August 6, 2010 at 12:52 pm
My customer's SQL Server 2008 app Selects a timestamp from DB2 on z/OS.
DB2 timestamps on z/OS, converted the Character, are Length 26.
By the time the app sees it, it's length is 23.
So,
2004-11-28-08.01.06.697422 comes back as
2004-11-28-08.01.06.697
Where are we going wrong?
Dave
August 6, 2010 at 11:34 pm
Sql server doesn't support nano seconds as far as I know. You can to use VARCHAR columns to get this info. But as soon as you CONVERT them in date you will lose last three digits...
--lucky
August 9, 2010 at 6:57 am
Maybe we are off track here. Customer is confused (as are we) because this same SQL "works" in Development but not in Production.

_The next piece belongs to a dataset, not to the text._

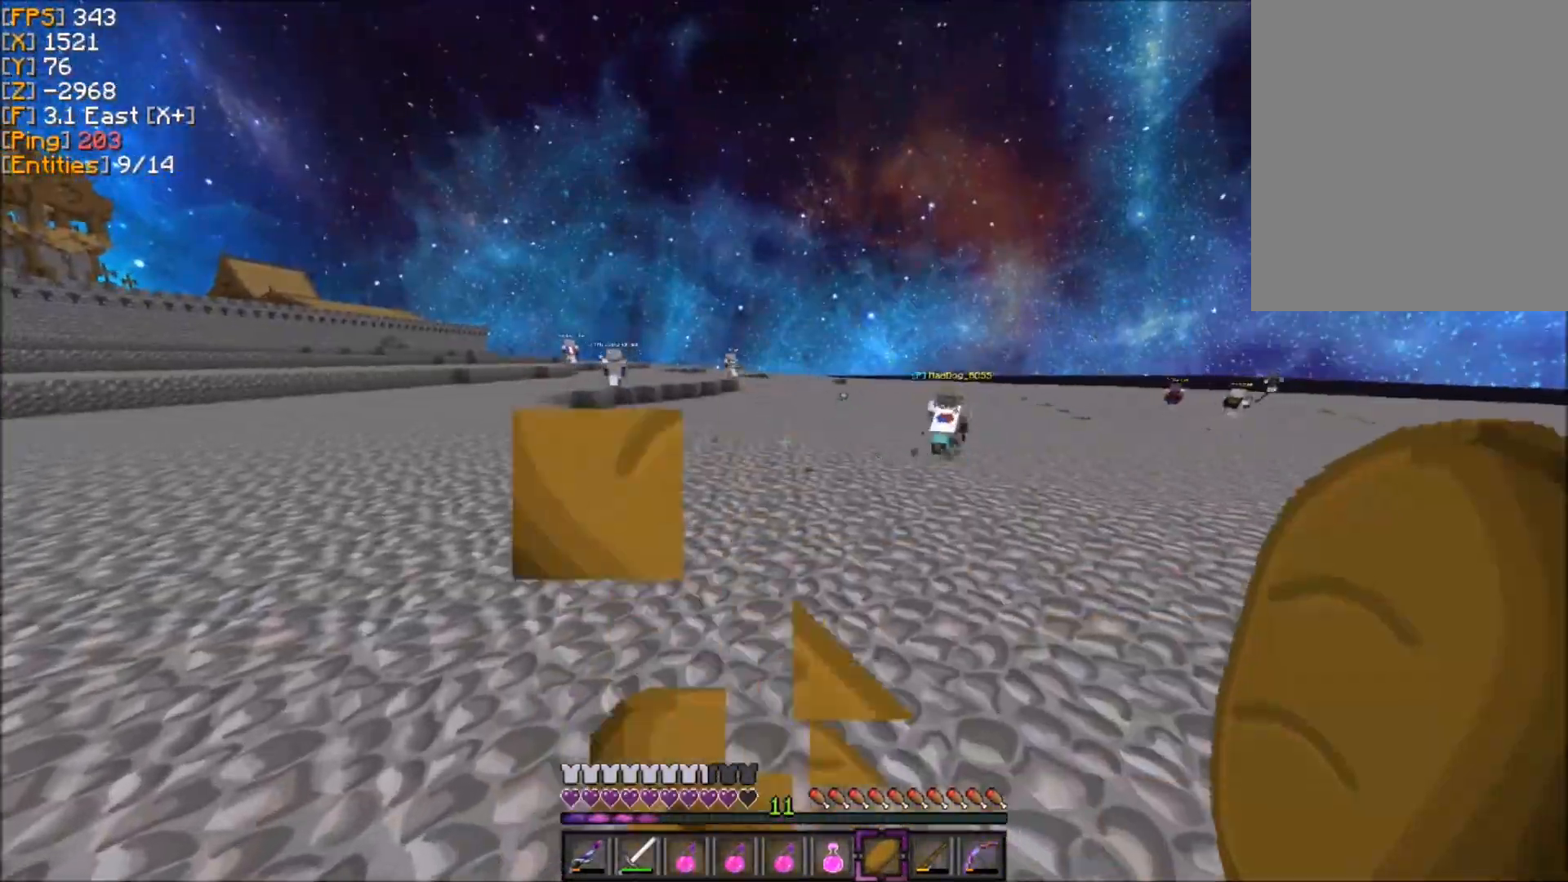
{"keys": ["z"], "mouse": [], "events": [[67, "mouse_right", "up"]]}
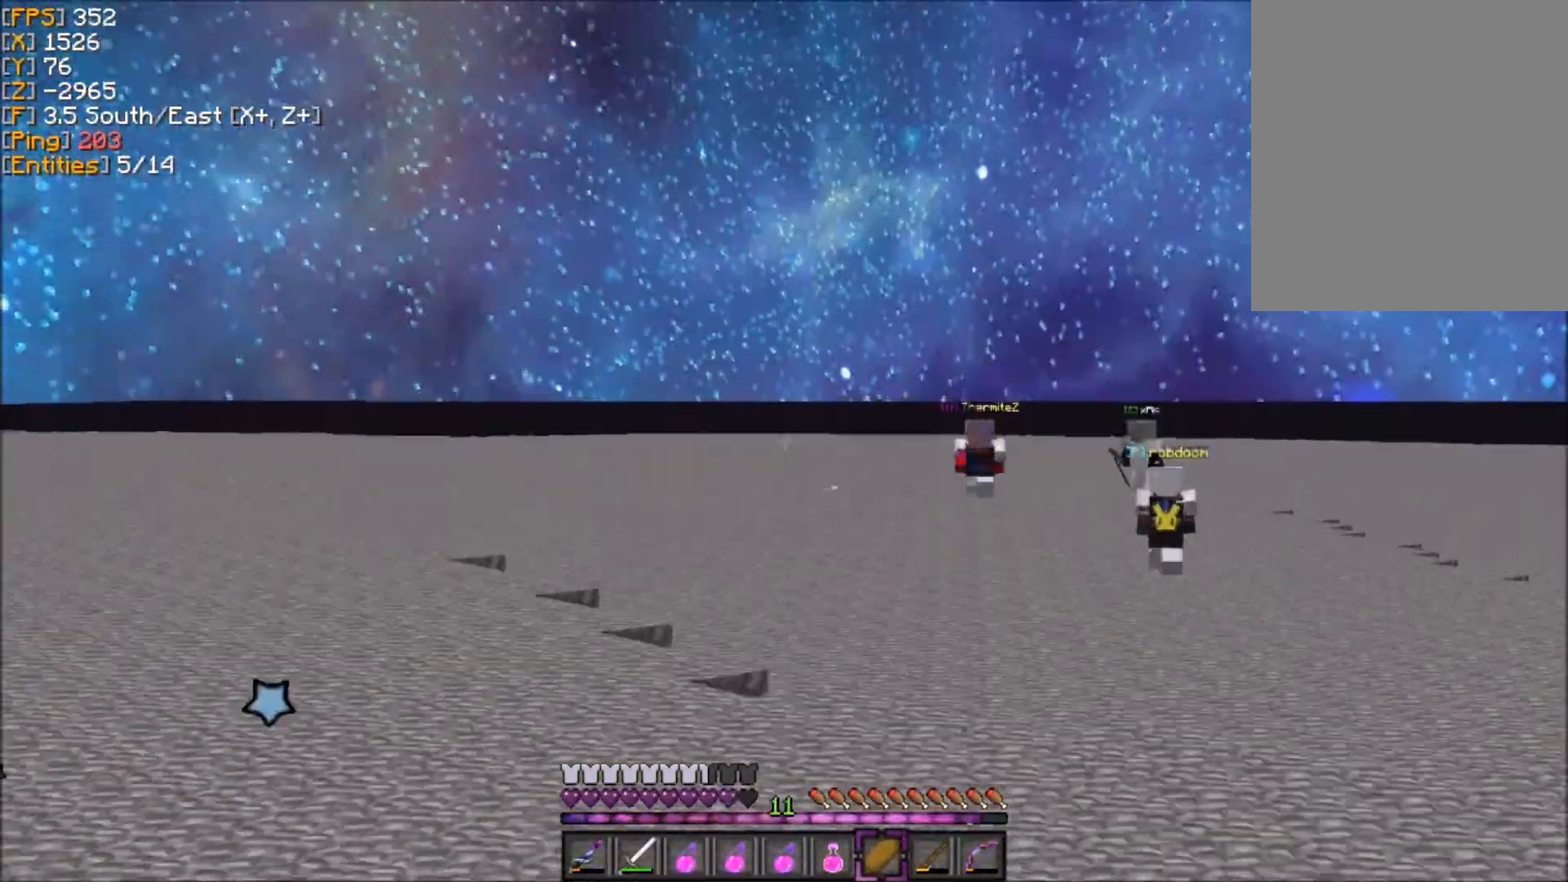
{"keys": ["d", "z"], "mouse": [], "events": [[367, "d", "down"]]}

The difference we see is this:
In Dev, simple update statement like UPDATE table SET COL02 = 'x' WHERE COL01 = 'y'
gets executed as is.
In Prod, the update statement gets "chagned" to
WHERE COL01 = 'y' AND COL02 = 'm' AND COL03 = 'n' AND COL04 = 'o' AND ....
for every column in the table. (We eventually fail on a date field.)
At first, I figured that there was no unique index or primary key, but the table has all that.
Who is doing the DB2 Catalog query to fetch all columns and changing the Update?
Is there a parameter in SQL Server for that?